Methods: Primer designing was done on the basis of published papers and online bio-informatics tools. 25nM desalted primers were synthesized from commercial source. Gradient PCR (Thermal-cycler, Biometra GmbH, Germany) was done to determine annealing temperatures of individual HPA alleles. Protocol provided by NIBSC was used for standardizing PCR-SSP conditions. Genomic DNA extracted from left over buffy coat samples was used for assay standardization. The amplification products were visualized by agarose gel electrophoresis.
Results: A total of 19 oligonucleotides primer sequences were prepared (04 primer sequences for HPA 1 and 03 each for HPA 2-5, 15). Annealing temperatures for different HPA genes were found to range from 57.5 (for HPA-4,5&15) to 62°C (for HPA-1). Final PCR conditions were standardized using DNA (conc 40 ng/µL) to a total of 21 amplification cycles and final 8 extension cycles. PCR cocktail consisted of 0.4 µL of allele-specific HPA1-5 and -15 “a” and “b” primers (in 12 separate tubes) with 0.4 µL of common HPA primer, 0.4 µL of forward and reverse primers for Human Growth Hormone (HGH) as internal control, 2.9 µL of nuclease-free distilled water, 5 µL of Taq DNA-polymerase and 0.5 µL of DNA.
Conclusion: SSP-PCR protocol for HPA 1, 2, 3, 4, 5, and 15 was successfully standardized. This will enable us determine frequency of different HPA alleles in our population and further develop HPA typed panels for development of platelet serology.
eP179: Recent Advances (Including Molecular Tests): HLA-B*57:01: The genetic spoilsport in abacavir therapy
V. Vijay Anand, Dolly Daniel, Gayathri
Background and Objectives: Abacavir (ABC) is an effective treatment for HIV/AIDS, but it carries a risk of mild to severe hypersensitivity reactions, particularly in patients with the HLA-B*57:01 allele. Approximately 3-8% of patients with this allele may experience adverse effects. There are currently no guidelines for screening for HLA-B57:01 in the Indian population prior to start of therapy. With this background, the study aimed to determine the prevalence of HLA-B*57:01 in our population and to assess if the frequency warranted the screening of the patient population in question.
Methods: This retrospective analysis was conducted in the Department of Transfusion Medicine and Immunohematology. We analyzed a cohort of samples requested for high-resolution HLA typing over two years (2022-2024). High-resolution HLA typing was performed using MIA FORA kits on the Illumina MiniSeq platform. An in-house software, designed by the IT team, was used to determine the HLA allele frequency of HLA-B*57:01. In another cohort of People living with AIDS/HIV (PLHA), we also collected data on HLA-B*57:01 testing using the SSO platform.
Results: The study comprised 3050 samples, all of which underwent high-resolution HLA typing. Within this cohort, it was determined that the prevalence of HLA-B*57:01 was approximately 10%. In another cohort of 146 individuals with PLHA who underwent HLA-B*57:01 locus typing using SSO, 24 patients (16%) tested positive for HLA-B*57:01.
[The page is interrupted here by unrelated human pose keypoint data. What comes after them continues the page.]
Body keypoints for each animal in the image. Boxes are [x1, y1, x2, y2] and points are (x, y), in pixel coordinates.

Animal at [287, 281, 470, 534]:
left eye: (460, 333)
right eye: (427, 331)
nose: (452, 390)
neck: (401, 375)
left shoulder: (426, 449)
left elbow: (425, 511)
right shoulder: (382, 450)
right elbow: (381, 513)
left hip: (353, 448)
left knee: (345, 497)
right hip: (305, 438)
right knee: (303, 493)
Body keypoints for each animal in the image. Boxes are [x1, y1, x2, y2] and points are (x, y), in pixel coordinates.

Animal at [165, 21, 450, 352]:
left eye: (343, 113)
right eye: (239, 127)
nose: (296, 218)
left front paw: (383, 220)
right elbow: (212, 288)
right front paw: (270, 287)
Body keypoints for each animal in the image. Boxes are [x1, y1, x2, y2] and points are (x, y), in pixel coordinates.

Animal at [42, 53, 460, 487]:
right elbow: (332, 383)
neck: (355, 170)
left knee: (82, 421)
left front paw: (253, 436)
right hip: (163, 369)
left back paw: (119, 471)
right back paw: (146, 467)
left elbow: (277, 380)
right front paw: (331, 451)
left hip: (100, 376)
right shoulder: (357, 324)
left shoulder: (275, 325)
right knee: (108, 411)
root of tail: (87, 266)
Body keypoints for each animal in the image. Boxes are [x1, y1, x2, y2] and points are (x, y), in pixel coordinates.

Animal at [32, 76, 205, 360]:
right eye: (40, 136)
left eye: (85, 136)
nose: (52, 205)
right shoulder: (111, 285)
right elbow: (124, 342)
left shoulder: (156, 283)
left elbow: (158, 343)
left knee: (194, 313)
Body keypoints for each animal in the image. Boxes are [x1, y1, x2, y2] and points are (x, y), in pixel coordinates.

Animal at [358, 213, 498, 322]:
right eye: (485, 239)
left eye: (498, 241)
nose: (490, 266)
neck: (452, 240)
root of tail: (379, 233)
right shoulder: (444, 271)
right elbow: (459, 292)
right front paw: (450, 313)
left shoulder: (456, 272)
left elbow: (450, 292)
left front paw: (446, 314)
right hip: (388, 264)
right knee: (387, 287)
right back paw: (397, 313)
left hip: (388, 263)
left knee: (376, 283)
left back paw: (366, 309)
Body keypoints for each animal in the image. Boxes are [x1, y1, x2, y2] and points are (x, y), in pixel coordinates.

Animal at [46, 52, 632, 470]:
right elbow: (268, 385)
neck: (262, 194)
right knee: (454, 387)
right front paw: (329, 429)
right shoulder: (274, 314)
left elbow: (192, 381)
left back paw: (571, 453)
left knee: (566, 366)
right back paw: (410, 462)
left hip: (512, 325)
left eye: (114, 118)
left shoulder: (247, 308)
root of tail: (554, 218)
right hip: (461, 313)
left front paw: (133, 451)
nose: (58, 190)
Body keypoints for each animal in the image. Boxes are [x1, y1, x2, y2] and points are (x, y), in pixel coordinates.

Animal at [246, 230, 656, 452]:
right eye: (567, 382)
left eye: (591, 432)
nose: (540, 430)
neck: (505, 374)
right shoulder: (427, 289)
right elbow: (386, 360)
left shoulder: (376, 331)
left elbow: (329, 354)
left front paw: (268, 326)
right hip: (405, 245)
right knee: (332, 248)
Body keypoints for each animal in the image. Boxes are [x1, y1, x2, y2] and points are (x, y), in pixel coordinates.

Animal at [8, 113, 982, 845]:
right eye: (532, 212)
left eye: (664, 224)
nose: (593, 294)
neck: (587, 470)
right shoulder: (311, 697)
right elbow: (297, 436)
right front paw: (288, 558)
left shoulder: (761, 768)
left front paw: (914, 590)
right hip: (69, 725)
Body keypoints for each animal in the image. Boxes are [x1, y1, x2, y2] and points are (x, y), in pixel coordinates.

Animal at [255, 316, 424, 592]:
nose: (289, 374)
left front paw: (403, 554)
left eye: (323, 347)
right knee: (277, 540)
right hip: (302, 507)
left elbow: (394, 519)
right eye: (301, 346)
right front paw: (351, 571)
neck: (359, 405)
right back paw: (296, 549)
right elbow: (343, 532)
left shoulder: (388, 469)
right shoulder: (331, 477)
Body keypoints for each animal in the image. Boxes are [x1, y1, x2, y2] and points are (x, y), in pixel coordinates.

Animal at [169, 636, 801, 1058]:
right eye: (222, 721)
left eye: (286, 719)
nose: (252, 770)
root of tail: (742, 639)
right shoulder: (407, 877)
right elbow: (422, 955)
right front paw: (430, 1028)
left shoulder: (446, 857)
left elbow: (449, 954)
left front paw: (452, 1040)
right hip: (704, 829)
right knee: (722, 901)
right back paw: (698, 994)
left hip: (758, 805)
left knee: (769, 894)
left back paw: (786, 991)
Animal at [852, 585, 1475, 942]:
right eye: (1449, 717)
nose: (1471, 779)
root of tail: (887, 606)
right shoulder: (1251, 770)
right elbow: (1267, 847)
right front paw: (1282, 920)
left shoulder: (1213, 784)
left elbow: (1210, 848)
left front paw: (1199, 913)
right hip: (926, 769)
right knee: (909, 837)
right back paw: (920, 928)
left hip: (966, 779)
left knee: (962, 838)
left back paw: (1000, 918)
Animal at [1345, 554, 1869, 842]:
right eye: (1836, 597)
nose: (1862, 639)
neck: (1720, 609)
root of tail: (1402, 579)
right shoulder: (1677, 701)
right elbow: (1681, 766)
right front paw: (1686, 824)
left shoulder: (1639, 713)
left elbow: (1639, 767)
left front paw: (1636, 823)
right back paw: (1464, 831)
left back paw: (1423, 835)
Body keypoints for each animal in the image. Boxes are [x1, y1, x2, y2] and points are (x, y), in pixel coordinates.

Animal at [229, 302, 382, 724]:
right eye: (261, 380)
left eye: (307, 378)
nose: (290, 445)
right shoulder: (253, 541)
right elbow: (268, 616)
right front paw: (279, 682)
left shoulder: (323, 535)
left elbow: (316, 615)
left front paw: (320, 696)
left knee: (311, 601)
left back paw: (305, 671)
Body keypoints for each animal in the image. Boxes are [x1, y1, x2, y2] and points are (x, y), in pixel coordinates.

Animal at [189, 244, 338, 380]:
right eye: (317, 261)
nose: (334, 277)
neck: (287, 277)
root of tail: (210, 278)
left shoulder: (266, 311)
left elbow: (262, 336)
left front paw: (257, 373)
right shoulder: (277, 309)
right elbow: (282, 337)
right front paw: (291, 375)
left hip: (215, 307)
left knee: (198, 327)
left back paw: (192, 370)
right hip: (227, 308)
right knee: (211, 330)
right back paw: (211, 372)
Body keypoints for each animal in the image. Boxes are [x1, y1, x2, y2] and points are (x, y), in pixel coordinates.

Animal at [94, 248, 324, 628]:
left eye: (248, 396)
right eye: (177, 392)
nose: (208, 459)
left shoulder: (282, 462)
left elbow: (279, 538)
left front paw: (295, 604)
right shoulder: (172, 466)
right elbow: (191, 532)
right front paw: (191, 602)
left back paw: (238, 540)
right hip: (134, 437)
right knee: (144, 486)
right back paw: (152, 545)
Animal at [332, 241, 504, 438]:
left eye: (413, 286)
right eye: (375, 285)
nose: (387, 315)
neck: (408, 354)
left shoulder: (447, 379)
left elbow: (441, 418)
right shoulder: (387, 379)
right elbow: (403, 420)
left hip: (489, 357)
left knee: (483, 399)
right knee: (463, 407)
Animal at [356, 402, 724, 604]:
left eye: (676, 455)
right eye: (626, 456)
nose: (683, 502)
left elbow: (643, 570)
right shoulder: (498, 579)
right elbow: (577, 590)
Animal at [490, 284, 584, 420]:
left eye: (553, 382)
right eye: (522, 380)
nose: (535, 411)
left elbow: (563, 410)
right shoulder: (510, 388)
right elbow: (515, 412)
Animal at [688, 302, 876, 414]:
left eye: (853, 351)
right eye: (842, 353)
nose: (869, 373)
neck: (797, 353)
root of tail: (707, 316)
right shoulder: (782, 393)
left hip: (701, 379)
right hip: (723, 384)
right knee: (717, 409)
Conclusion: With a population prevalence of 10%, HLA-B*57:01 is likely to occur at a high frequency demonstrated by the data derived from individuals with PLHA in our study. Therefore, it is crucial to screen for HLA-B*57:01 prior to starting Abacavir, in view of it being implicated in the development of a severe drug hypersensitivity reaction.